In den Wochen dieses Frühjahrs jährt sich für die Grafschaft Glatzer zum 75. Mal die Vertreibung aus der Heimat und die Ankunft im neuen, unbekannten Lebensumfeld. Die Bewohner der Stadt Glatz, zu denen auch die Familie meiner Mutter gehört, mussten Anfang März ihren Wohnort verlassen und kamen nach einer mehrtägigen Fahrt in Viehwaggons im nordwestdeutschen Bereich in der Umgebung von Osnabrück an. Etwa sechs Wochen nach der Ankunft, am 21. April 1946, einem sehr späten Ostertermin, wurde am Ostersonntag das Fest der Auferstehung Christi gefeiert.
Ich stelle mir vor, dass die Vertriebenen nach den schweren Erfahrungen der vergangenen entbehrungsreichen Wochen und Monate den Weg Jesu in der Karwoche, seine Entäußerung und Erniedrigung am Kreuz, in besonders eindrücklicher Weise mitvollzogen haben und sich im leidenden Herrn selbst haben erkennen können.
Mit welchen Gefühlen haben die Grafschaft Glatzer an ihren neuen Wohnorten wohl die Karwoche und das Osterfest gefeiert? Sie mussten nicht nur ihr neues Lebensumfeld kennenlernen, auch ihre kirchliche und gottesdienstliche Heimat hatten sie verloren und mussten in der Fremde erst heimisch werden. Das Kirchengebäude am neuen Wohnort war ihnen noch fremd, in der Regel in einem anderen Stil gebaut und ausgeschmückt; sie mussten sich darin erst ihren Platz suchen.
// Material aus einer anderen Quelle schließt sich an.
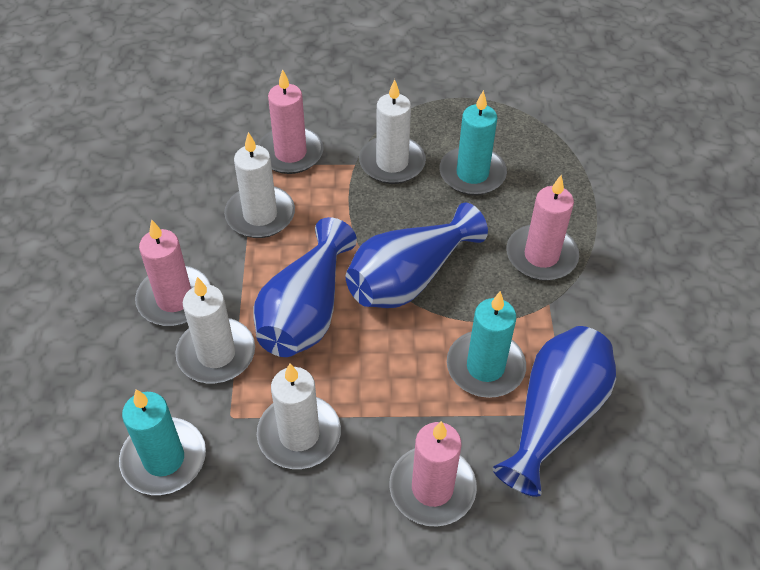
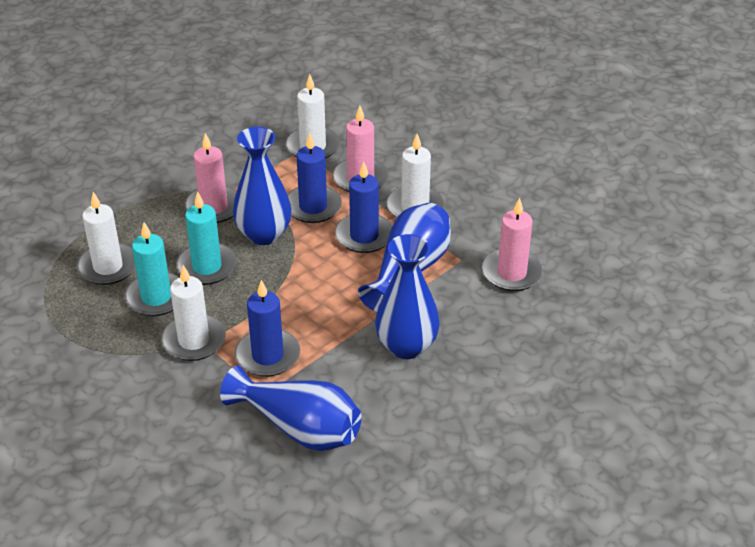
blue candle: none = 0 -> [235,280,300,377] [288,133,342,223] [335,161,392,253] = 3
blue vase: [253,217,357,357] [346,203,488,308] [493,326,616,497] = 3 -> [220,366,361,451] [233,127,292,245] [358,203,451,312] [375,234,440,359] = 4
pink candle: [135,219,211,326] [258,69,324,174] [389,421,477,527] [506,175,579,281] = 4 -> [185,133,237,223] [333,106,389,192] [482,198,543,291] = 3
turquoise candle: [119,389,206,495] [440,90,507,195] [447,291,526,398] = 3 -> [124,222,180,316] [176,191,237,285] = 2

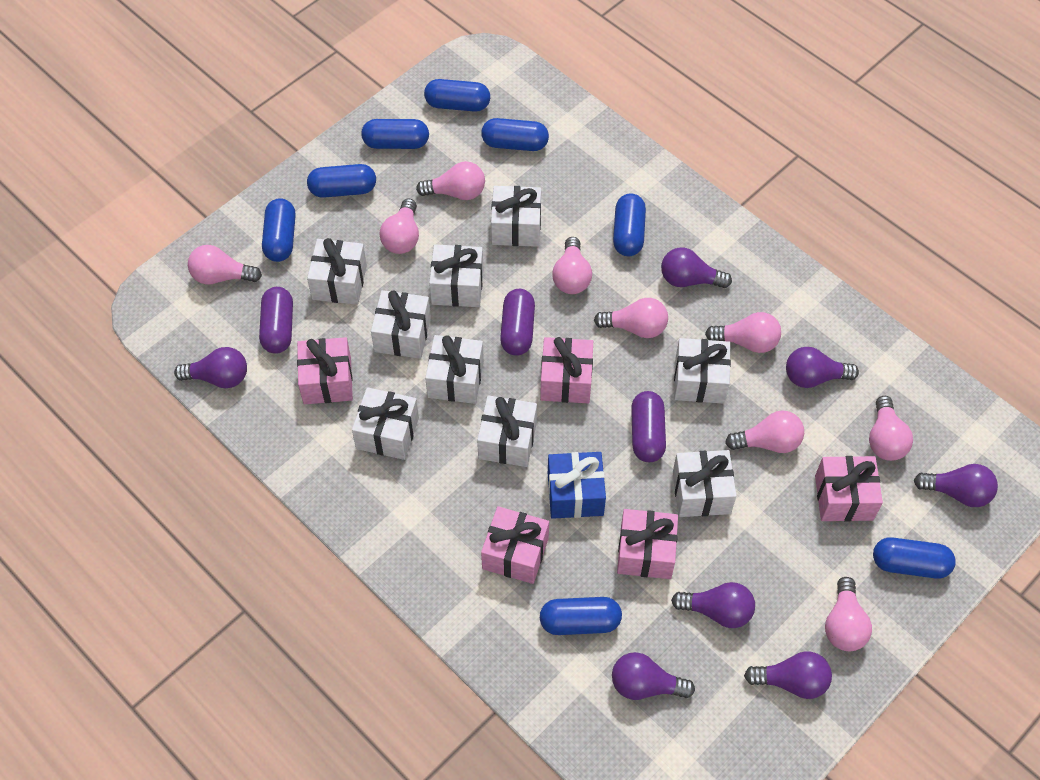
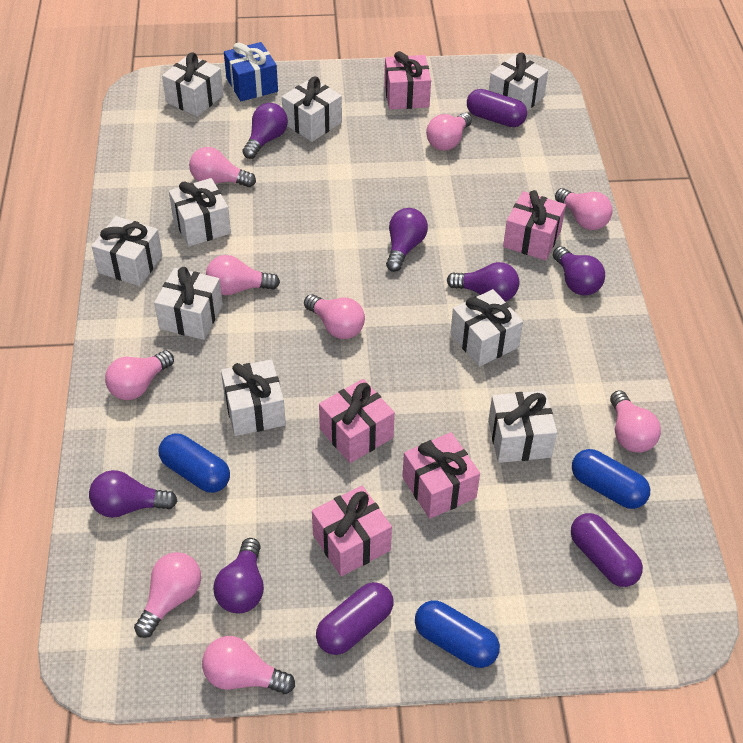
blue capsule: [262,198,296,262] [307,164,376,198] [361,119,429,149] [424,79,490,112] [481,118,549,151] [540,597,622,635] [613,193,646,256] [873,537,956,579] = 8 -> [159,434,230,493] [415,600,500,668] [572,449,650,509] = 3
purple light bulb: [174,347,247,388] [612,652,695,700] [661,247,732,288] [671,582,755,628] [744,651,832,699] [786,347,859,388] [914,464,998,507] = 7 -> [89,470,177,518] [213,538,264,613] [242,103,288,159] [386,208,428,272] [447,262,519,302] [553,246,605,295] = 6

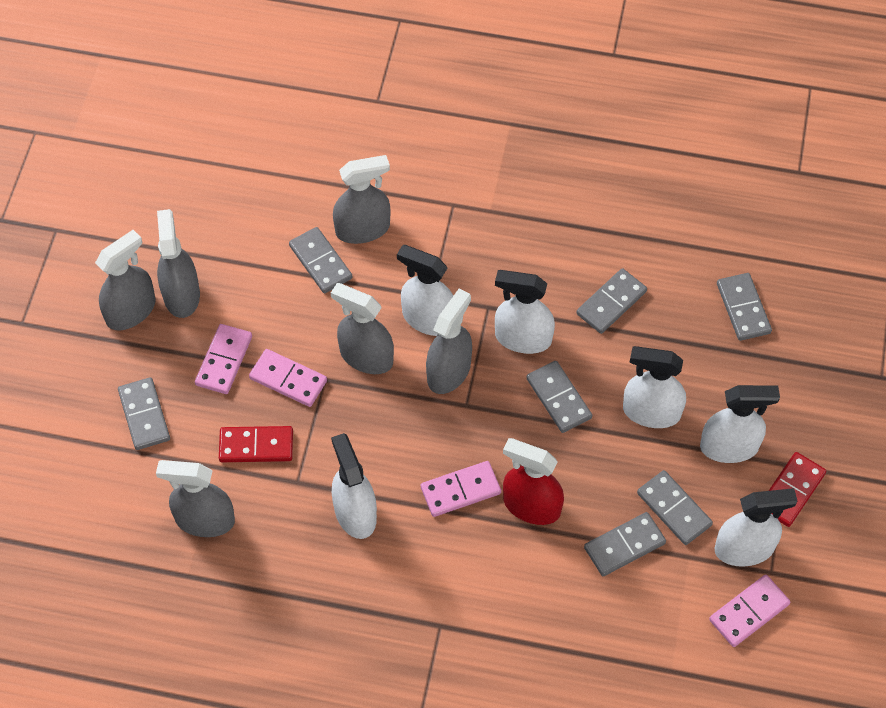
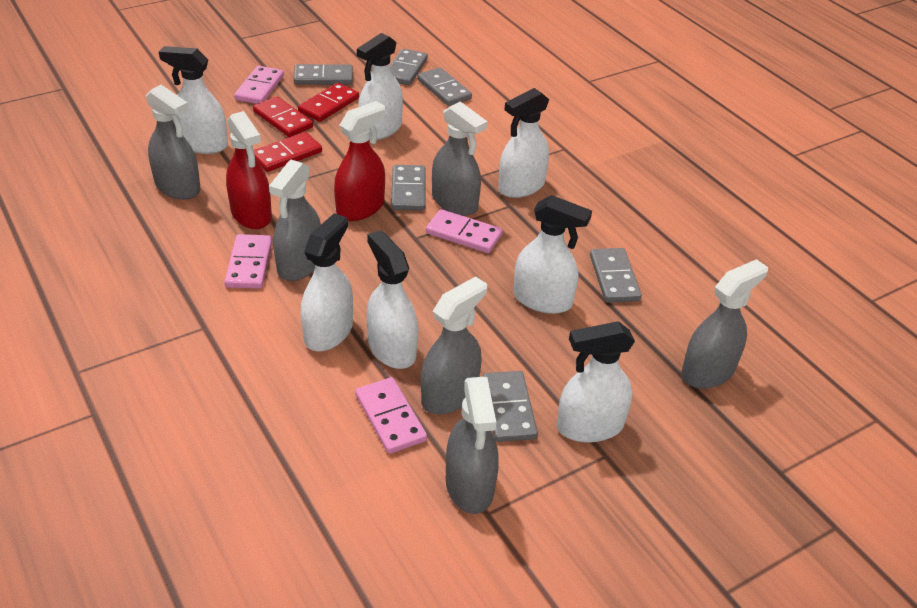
grey domino: [118,377,170,450] [289,227,352,293] [526,361,592,433] [576,268,647,334] [584,512,666,576] [637,470,713,545] [717,273,772,341] = 7 -> [293,64,353,85] [389,49,428,85] [391,165,426,211] [417,67,472,106] [483,371,538,442] [590,248,642,303] = 6
red domino: [219,426,293,462] [769,452,826,527] = 2 -> [253,96,313,137] [254,132,322,172] [298,83,359,122] = 3
red spray bottle: [503,438,564,525] = 1 -> [226,111,272,229] [334,101,385,221] = 2
white spray bottle: [331,433,377,539] [397,245,453,336] [495,270,555,354] [623,346,686,428] [700,385,780,463] [715,488,797,567] = 6 -> [159,46,228,154] [301,213,353,351] [357,33,403,140] [367,230,418,369] [498,88,549,198] [513,195,592,314] [557,321,635,443] = 7

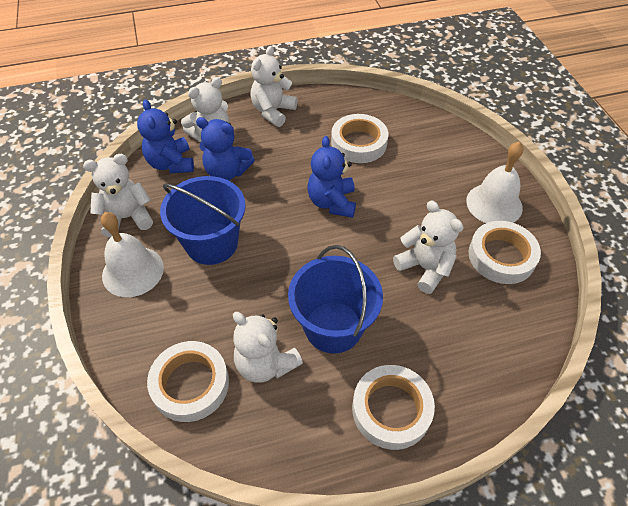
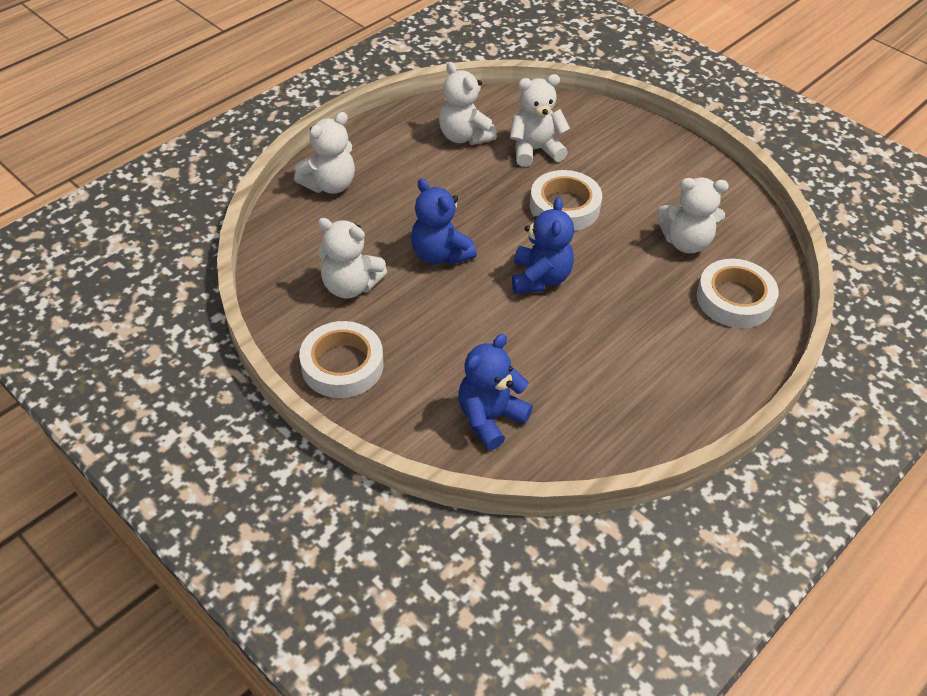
blue bucket: [160,176,246,265] [288,245,383,353] = 2 -> none = 0
white bell: [101,212,164,297] [466,142,523,223] = 2 -> none = 0
white tape: [147,341,229,422] [331,114,388,163] [352,365,435,450] [468,221,541,284] = 4 -> [299,321,383,398] [530,170,602,231] [696,259,779,328] = 3

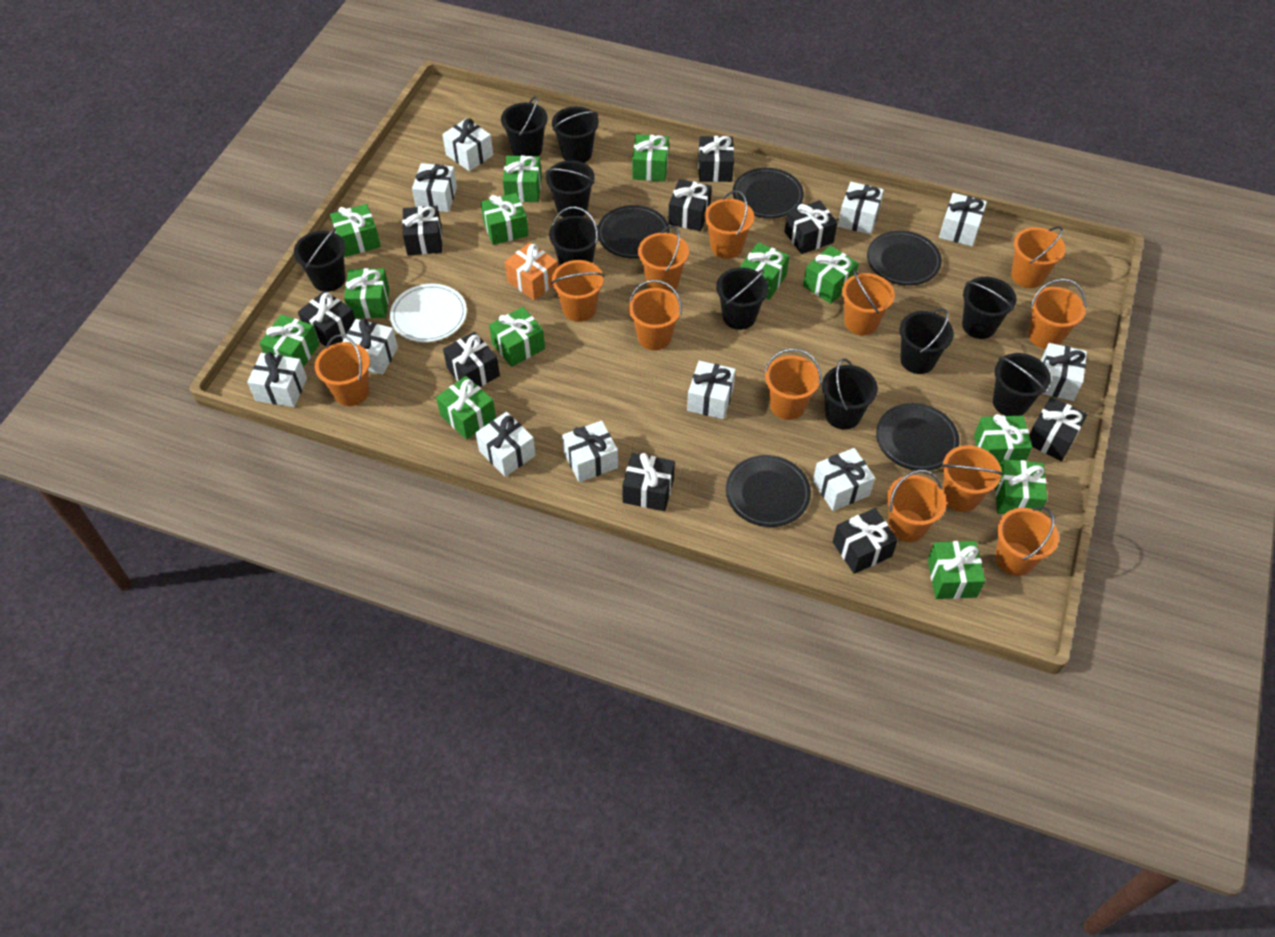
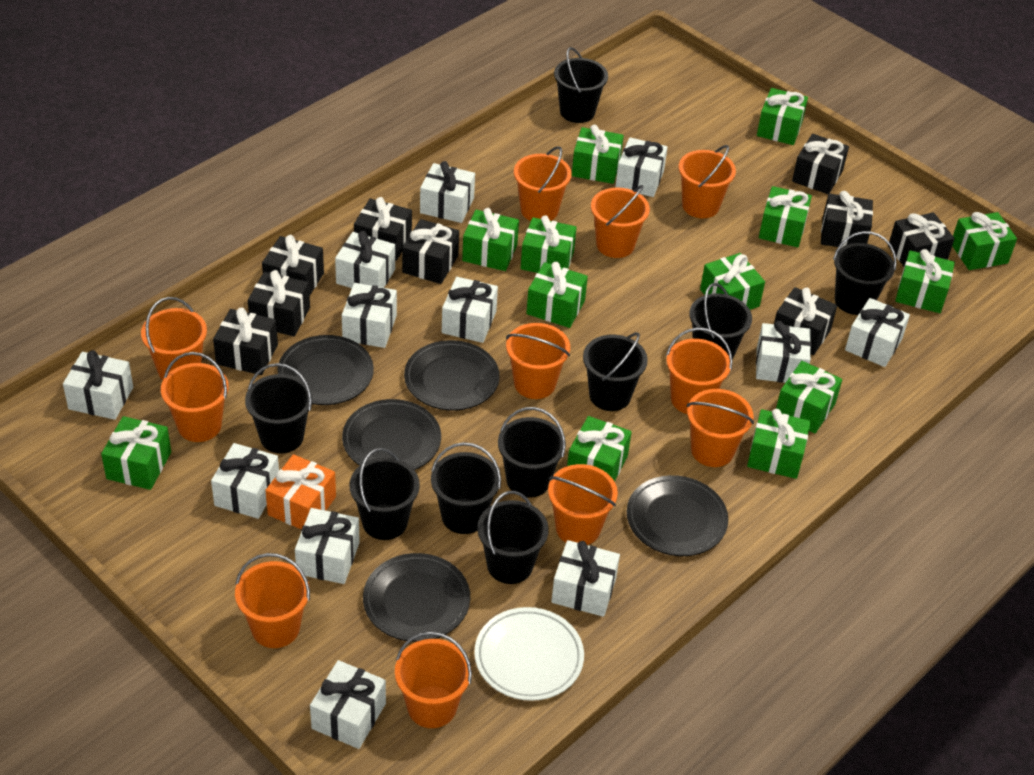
black bucket: [294,228,345,292] [501,96,548,156] [545,160,595,218] [549,206,600,265] [552,107,599,163] [716,268,769,330] [822,358,878,430] [899,308,954,374] [962,277,1016,339] [993,353,1051,416] = 10 -> [245,363,313,454] [349,448,420,540] [431,442,501,534] [477,491,549,584] [498,407,566,498] [554,47,608,123] [583,332,648,411] [689,283,752,360] [833,231,897,315] = 9
orange bucket: [315,334,370,406] [551,260,604,322] [629,280,682,351] [638,225,689,292] [705,190,754,259] [765,348,821,420] [842,270,895,335] [887,470,947,542] [941,445,1003,512] [995,507,1059,576] [1011,226,1066,288] [1028,279,1086,349] = 12 -> [141,297,207,380] [161,352,229,442] [235,553,310,648] [395,631,472,728] [506,323,570,399] [514,146,572,221] [548,464,618,545] [591,185,650,258] [666,328,733,414] [679,145,736,218] [686,389,754,467] = 11
white gift: [247,352,307,407] [343,318,398,375] [412,163,457,212] [442,118,493,171] [476,412,536,477] [562,421,618,482] [687,361,736,419] [813,448,875,511] [838,182,884,235] [939,193,987,246] [1041,343,1087,401] = 11 -> [63,350,133,420] [211,443,279,519] [295,508,360,584] [310,660,386,749] [335,231,395,288] [342,283,397,348] [420,161,475,223] [442,277,498,343] [551,540,620,617] [615,137,668,197] [756,321,811,383] [845,298,910,367] = 12

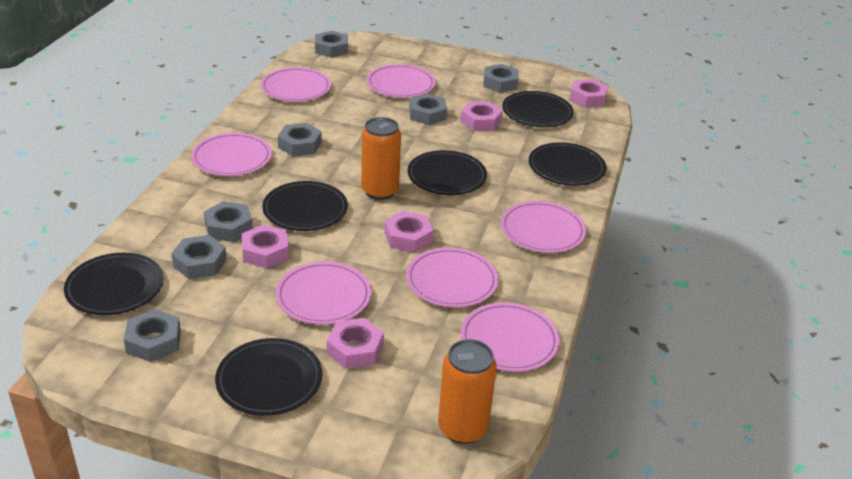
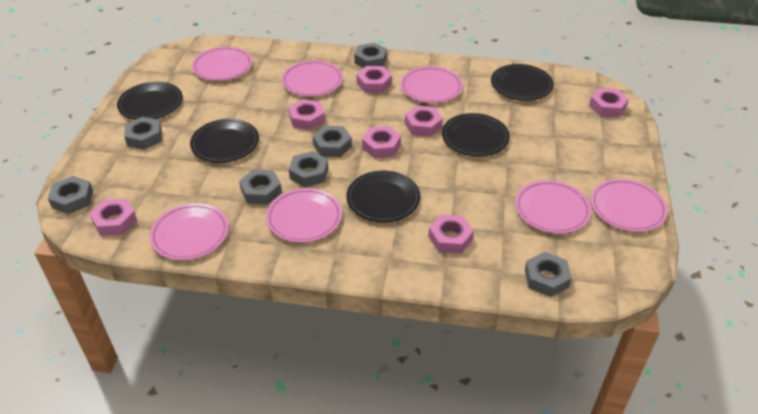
black plate: [64,253,164,315] [215,338,322,416] [262,181,348,231] [407,150,487,195] [502,91,574,127] [529,142,606,186] = 6 -> [117,82,183,120] [190,119,259,163] [346,171,420,222] [442,113,510,156] [491,64,554,101] = 5
orange can: [361,117,401,200] [438,339,497,444] = 2 -> none = 0
pink nut: [242,224,289,268] [327,318,384,369] [385,211,433,253] [460,101,503,131] [570,79,608,108] = 5 -> [89,198,137,236] [289,99,325,130] [357,66,392,93] [362,126,401,158] [405,106,443,137] [428,215,474,254] [589,88,629,117] = 7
Häufig mussten sie weite Wege zur Messfeier auf sich nehmen, vor allem in den mehrheitlich evangelisch geprägten Gegenden. Manche Lieder im Gottesdienst waren ihnen wahrscheinlich erst einmal fremd, ebenso wie Osterbräuche in ihrem neuen Lebensumfeld.
Mit der Erfahrung des totalen Verlustes, aller Sicherheit und Geborgenheit, häufig auch dem Verlust geliebter Menschen, blickten sie auf den Gekreuzigten. Es ist ihnen danach sicher nicht leichtgefallen, die jubelnden und triumphalen Osterlieder mitzusingen. Nicht schon am dritten Tag, sondern erst ganz langsam konnten mit zunehmendem Einleben am neuen Ort, dem Entstehen neuer Kontakte und wachsender Anerkennung auch persönliche Ostererfahrungen entstehen. Sie konnten spürbar werden im gegenseitigen Zusammenhalt unter den Vertriebenen und in der Bereitschaft zu Vergebung und Versöhnung. Bereits im Juli 1946 fand schließlich in Emsbüren die erste gemeinsame Wallfahrt der Grafschaft Glatzer statt – für alle, die dabei waren, mag das eine österliche Erfahrung neuen Lebens gewesen sein.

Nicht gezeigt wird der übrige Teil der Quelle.